式中:rij表示第i种因素对第j级评价等级的隶属度;xi表示第i种因素实际发生值;dij表示第i种因素在第j级评价标准的标准值;i=1,2,...,m;j=2,3,...,n-1。In the formula: r ij represents the membership degree of the i-th factor to the j-level evaluation grade; x i represents the actual occurrence value of the i-th factor; d ij represents the standard value of the i-th factor in the j-level evaluation standard; i= 1,2,...,m; j=2,3,...,n-1.

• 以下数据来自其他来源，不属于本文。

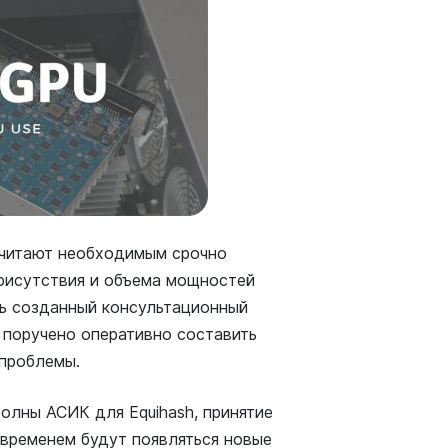
 считают необходимым срочно
рисутствия и объема мощностей
вь созданный консультационный
 поручено оперативно составить
 проблемы.
олны АСИК для Equihash, принятие
 временем будут появляться новые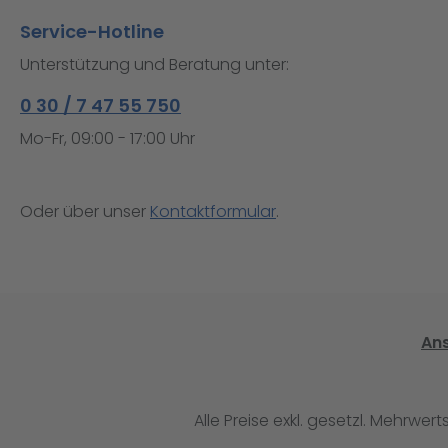
Service-Hotline
Unterstützung und Beratung unter:
0 30 / 7 47 55 750
Mo-Fr, 09:00 - 17:00 Uhr
Oder über unser
Kontaktformular
.
An
Alle Preise exkl. gesetzl. Mehrwert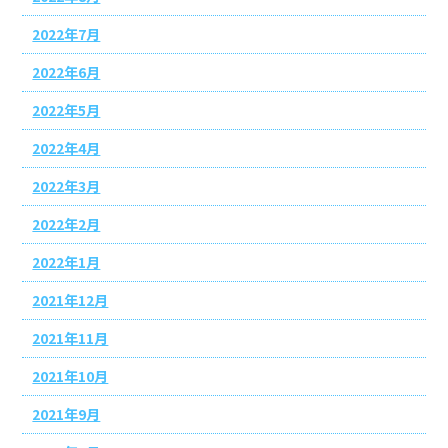
2022年7月
2022年6月
2022年5月
2022年4月
2022年3月
2022年2月
2022年1月
2021年12月
2021年11月
2021年10月
2021年9月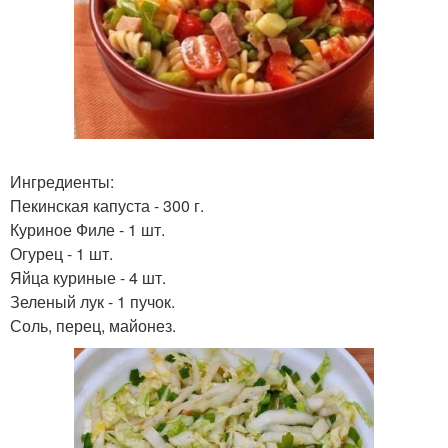
Ингредиенты:
Пекинская капуста - 300 г.
Куриное Филе - 1 шт.
Огурец - 1 шт.
Яйца куриные - 4 шт.
Зеленый лук - 1 пучок.
Соль, перец, майонез.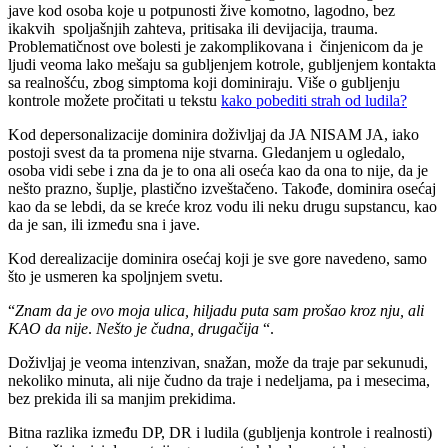
jave kod osoba koje u potpunosti žive komotno, lagodno, bez
ikakvih spoljašnjih zahteva, pritisaka ili devijacija, trauma.
Problematičnost ove bolesti je zakomplikovana i činjenicom da je
ljudi veoma lako mešaju sa gubljenjem kotrole, gubljenjem kontakta
sa realnošću, zbog simptoma koji dominiraju. Više o gubljenju
kontrole možete pročitati u tekstu
kako pobediti strah od ludila?
Kod depersonalizacije dominira doživljaj da JA NISAM JA, iako
postoji svest da ta promena nije stvarna. Gledanjem u ogledalo,
osoba vidi sebe i zna da je to ona ali oseća kao da ona to nije, da je
nešto prazno, šuplje, plastično izveštačeno. Takođe, dominira osećaj
kao da se lebdi, da se kreće kroz vodu ili neku drugu supstancu, kao
da je san, ili između sna i jave.
Kod derealizacije dominira osećaj koji je sve gore navedeno, samo
što je usmeren ka spoljnjem svetu.
“
Znam da je ovo moja ulica, hiljadu puta sam prošao kroz nju, ali
KAO da nije
.
Nešto je čudna, drugačija
“.
Doživljaj je veoma intenzivan, snažan, može da traje par sekunudi,
nekoliko minuta, ali nije čudno da traje i nedeljama, pa i mesecima,
bez prekida ili sa manjim prekidima.
Bitna razlika između DP, DR i ludila (gubljenja kontrole i realnosti)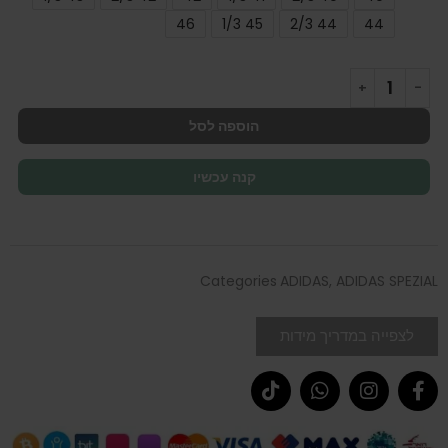
46
45 1/3
44 2/3
44
הוספה לסל
קנה עכשיו
Categories
ADIDAS
,
ADIDAS SPEZIAL
לצפייה במדריך מידות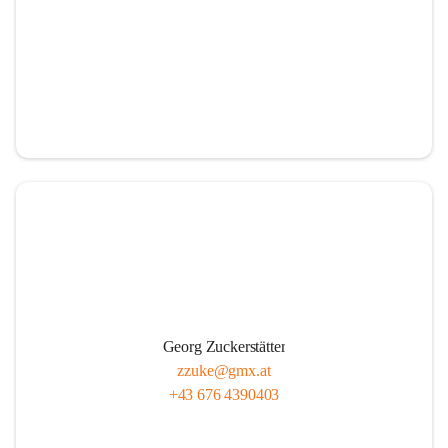
Georg Zuckerstätter
zzuke@gmx.at
+43 676 4390403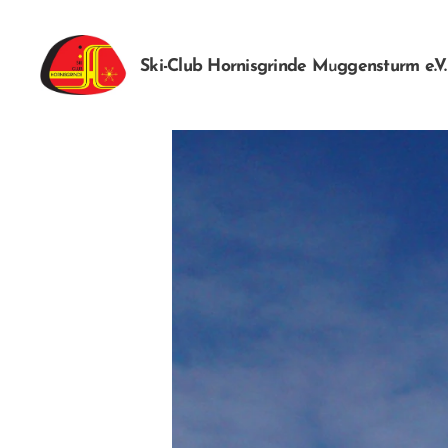
Ski-Club Hornisgrinde M
u
ggensturm
e.V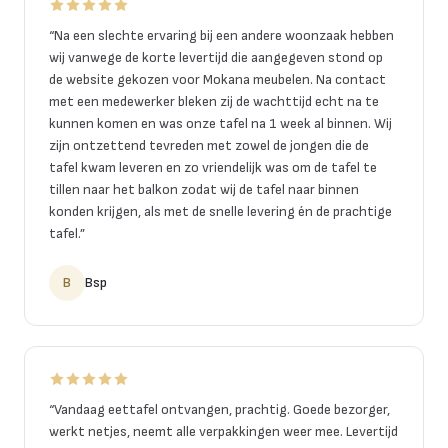
“
Na een slechte ervaring bij een andere woonzaak hebben
wij vanwege de korte levertijd die aangegeven stond op
de website gekozen voor Mokana meubelen. Na contact
met een medewerker bleken zij de wachttijd echt na te
kunnen komen en was onze tafel na 1 week al binnen. Wij
zijn ontzettend tevreden met zowel de jongen die de
tafel kwam leveren en zo vriendelijk was om de tafel te
tillen naar het balkon zodat wij de tafel naar binnen
konden krijgen, als met de snelle levering én de prachtige
tafel.
”
B
Bsp
“
Vandaag eettafel ontvangen, prachtig. Goede bezorger,
werkt netjes, neemt alle verpakkingen weer mee. Levertijd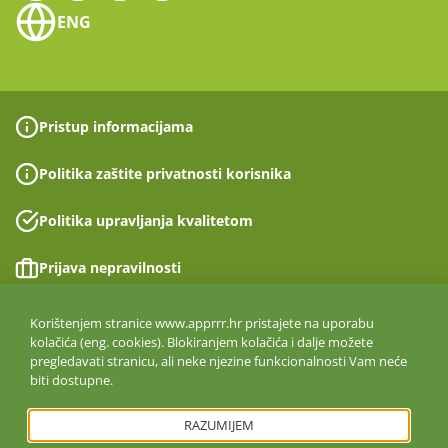
ENG
Pristup informacijama
Politika zaštite privatnosti korisnika
Politika upravljanja kvalitetom
Prijava nepravilnosti
Izjava o pristupačnosti
Korištenjem stranice www.apprrr.hr pristajete na uporabu
kolačića (eng. cookies). Blokiranjem kolačića i dalje možete
pregledavati stranicu, ali neke njezine funkcionalnosti Vam neće
Politika informacijske sigurnosti
biti dostupne.
ISO 27001:2022
RAZUMIJEM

所述步骤4中的实际强度评估,根据建立的评价等级集,运用模糊综合评价计算的塔材实际强度值,本发明提出的杆塔塔材的实际强度的模糊综合评价方法如下:In the actual strength evaluation in the step 4, according to the established evaluation grade set, the actual strength value of the tower material calculated by using the fuzzy comprehensive evaluation, the fuzzy comprehensive evaluation method of the actual strength of the tower material proposed by the present invention is as follows:

a)一级模糊综合评价:a) First-level fuzzy comprehensive evaluation:

由隶属度函数得到因素Ui的评价模糊关系Ri,rkj(i)表示在因素Ui中二级第k种因素对第j级评价标准的隶属度,对每个因素进行一级模糊综合评价,评价结果记为Bi,即:The evaluation fuzzy relationship R i of factor U i is obtained from the membership function, and r kj(i) represents the membership degree of the kth second-level factor in the factor U i to the j-th-level evaluation standard, and the first-level fuzzy relationship is performed on each factor Comprehensive evaluation, the evaluation result is recorded as B i , namely:

其中:bi1=ai1·r11(i)+ai2·r21(i)+…+aim·rm1(i)Wherein: b i1 =a i1 ·r 11(i) +a i2 ·r 21(i) +...+a im ·r m1(i) .

再将Bi归一化得到B'i,记B'i=[b'i1b'i2…b'in],其中: Then normalize B i to get B' i , record B' i =[b' i1 b' i2 …b' in ], where:

b)二级模糊综合评价:b) Second-level fuzzy comprehensive evaluation:

在一级模糊综合评价的基础上,将评价向量B'i合成为R,其中R为因素集U到评价集Y的模糊关系矩阵,即综合评价变换矩阵。进行二级模糊综合评价,记为B,即:On the basis of the first-level fuzzy comprehensive evaluation, the evaluation vector B' i is synthesized into R, where R is the fuzzy relationship matrix from the factor set U to the evaluation set Y, that is, the comprehensive evaluation transformation matrix. Carry out a second-level fuzzy comprehensive evaluation, denoted as B, namely:

其中:bi=A1·r1i+A2·r2i+…+Am·rmiWherein: b i =A 1 ·r 1i +A 2 ·r 2i +...+A m ·r mi .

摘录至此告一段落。